What you are asked to do: Go line by line through the entries and show those that hold the string "hand".

Stored entries

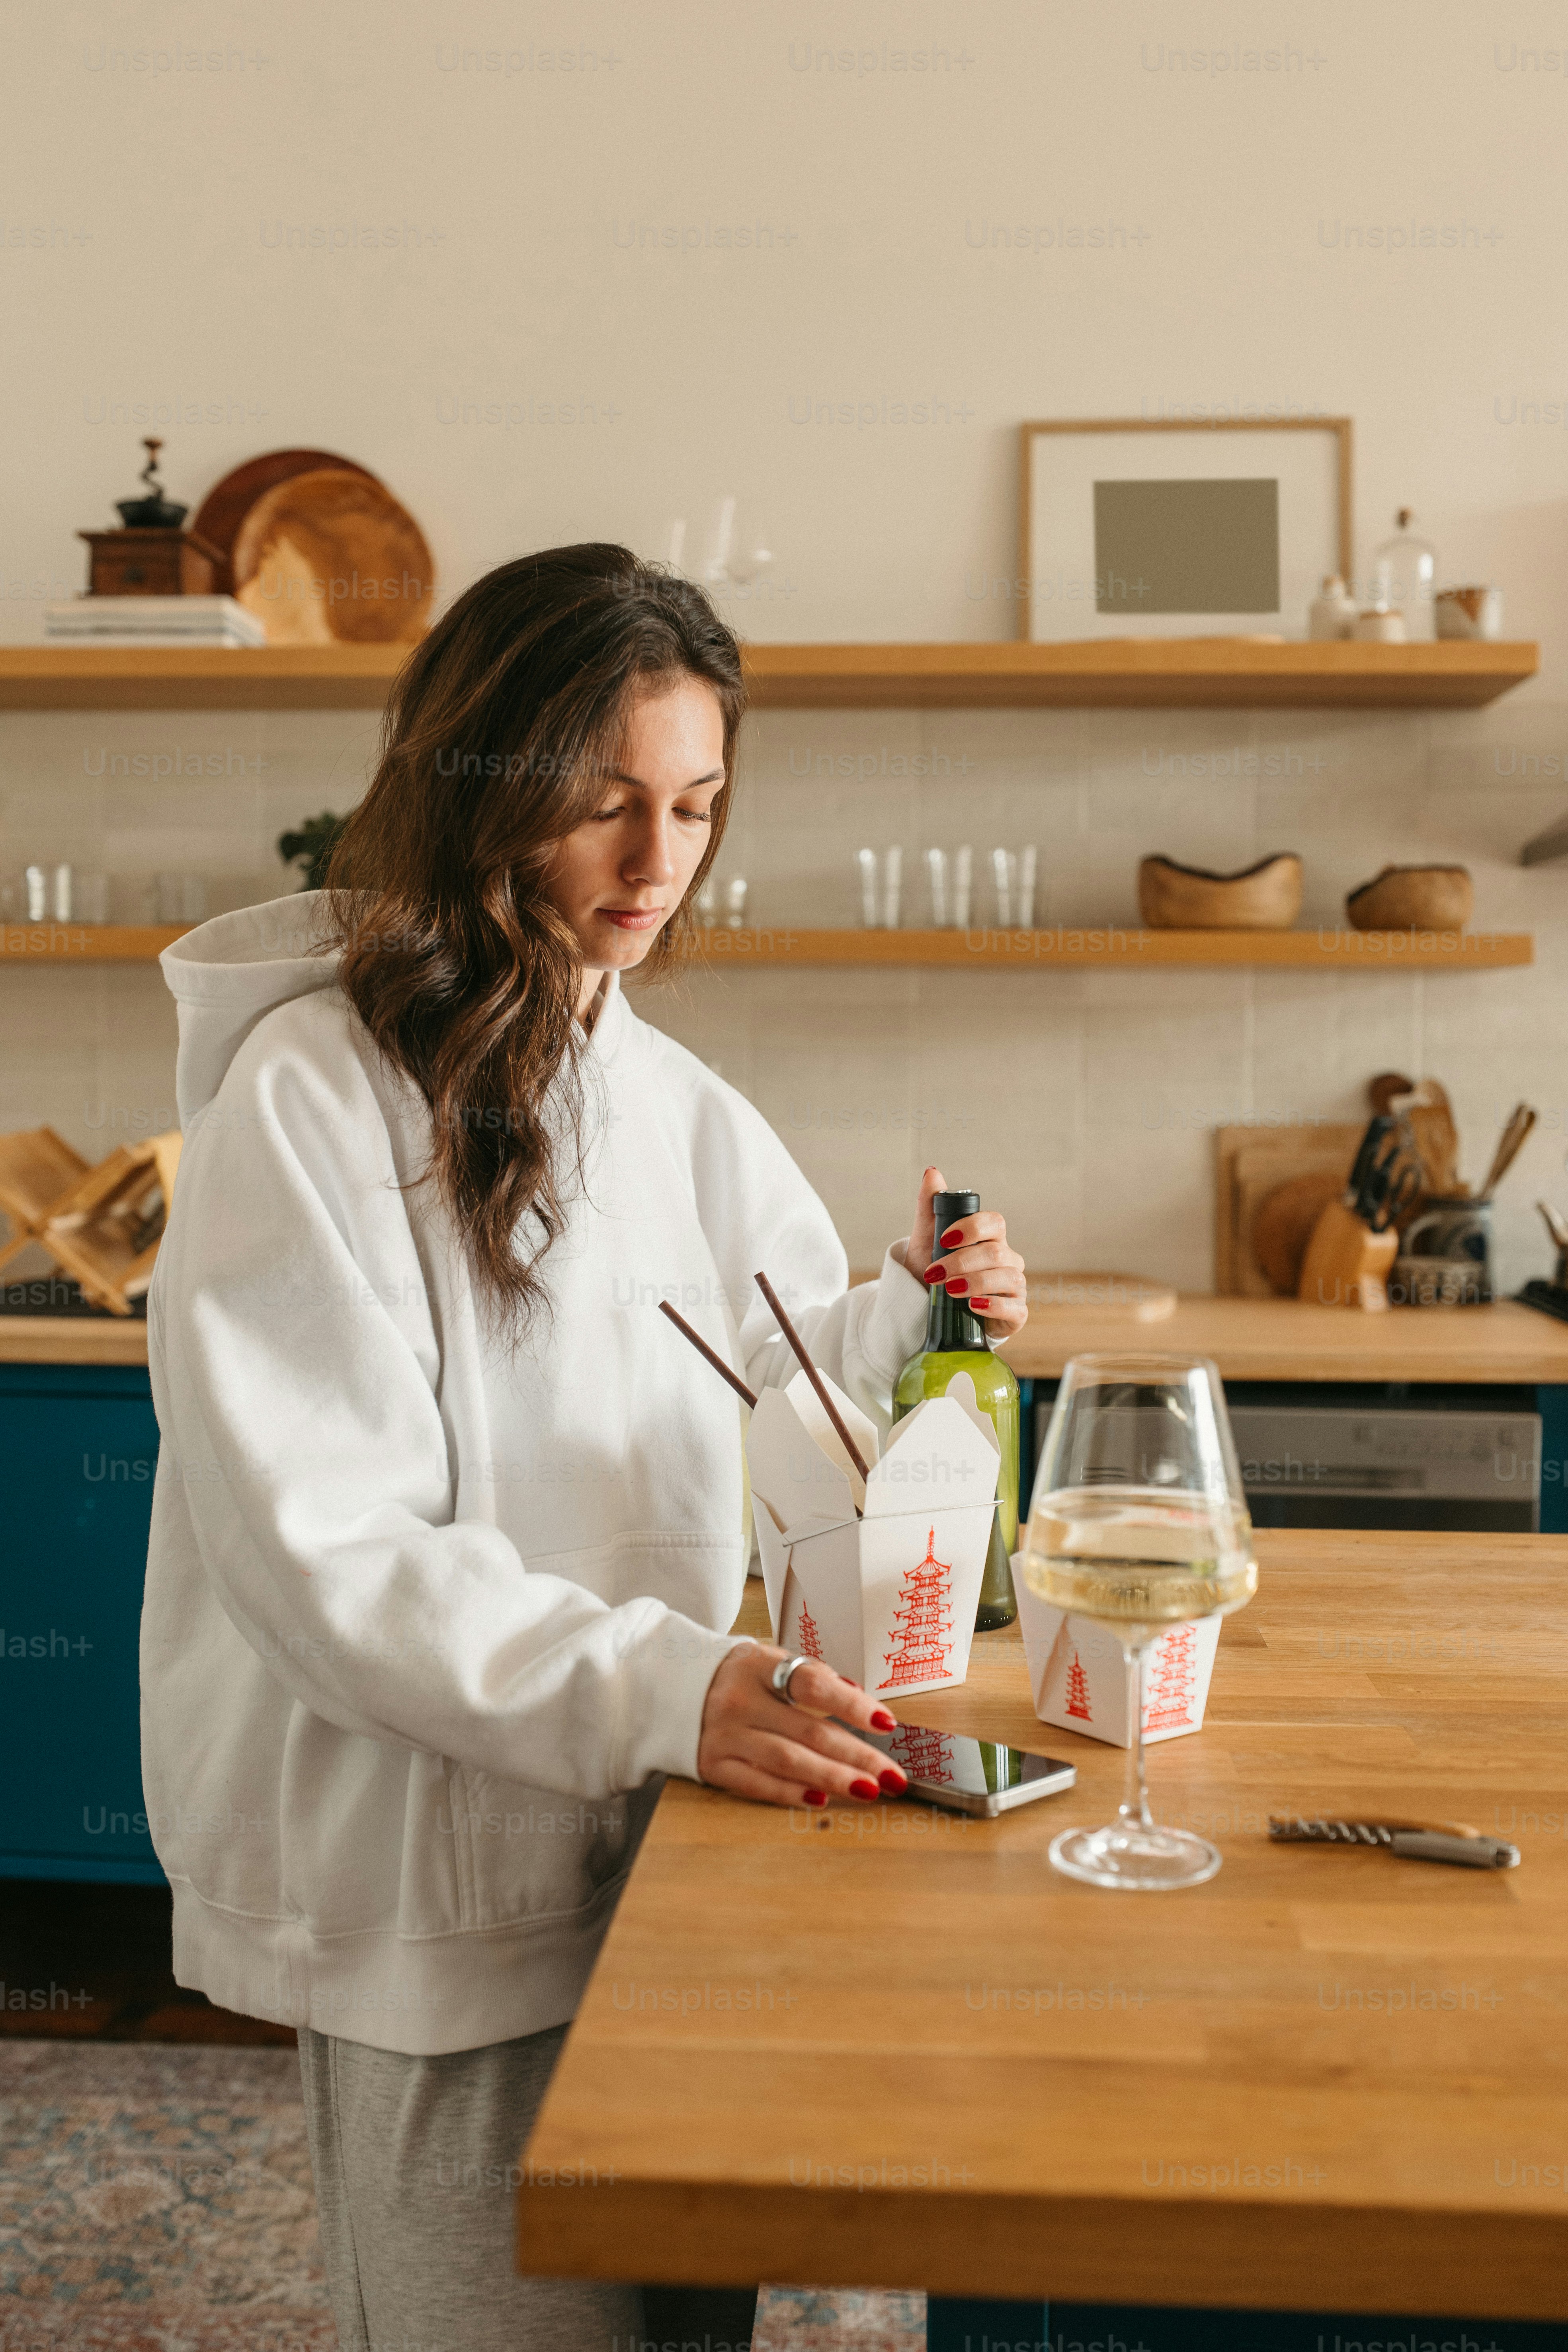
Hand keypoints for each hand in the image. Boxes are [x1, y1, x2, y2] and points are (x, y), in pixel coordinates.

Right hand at [697, 1642, 908, 1808]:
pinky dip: (791, 1793)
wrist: (671, 1687)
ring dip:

Response to the task:
Hand keypoints for each hand in the image. Boxes are [x1, y1, x2, y2] and points are (x, y), in pixel coordinates.
Right hand at [697, 1642, 908, 1808]:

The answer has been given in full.